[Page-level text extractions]
-----

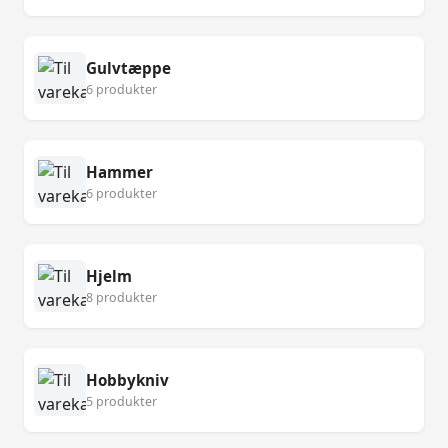
Gulvtæppe
6 produkter
Hammer
6 produkter
Hjelm
8 produkter
Hobbykniv
5 produkter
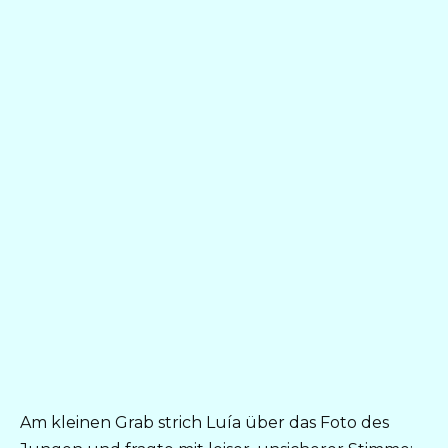
Am kleinen Grab strich Luía über das Foto des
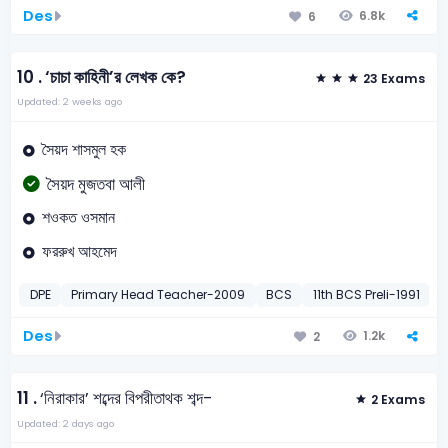
Des
6.8k
6
10 .
‘চাচা কাহিনী’র লেখক কে?
23 Exams
Updated: 2 weeks ago
সৈয়দ শাসমুল হক
সৈয়দ মুজতবা আলী
শওকত ওসমান
ফররুখ আহমেদ
DPE
Primary Head Teacher-2009
BCS
11th BCS Preli-1991
Des
1.2k
2
11 .
‘নিরাকার’ শব্দের বিপরীতাথক শব্দ-
2 Exams
Updated: 2 days ago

-----

* _Your assignment_:
Please copy every line in the entries where "produkter" appears.

* _Response for this exercise_:
6 produkter
6 produkter
8 produkter
5 produkter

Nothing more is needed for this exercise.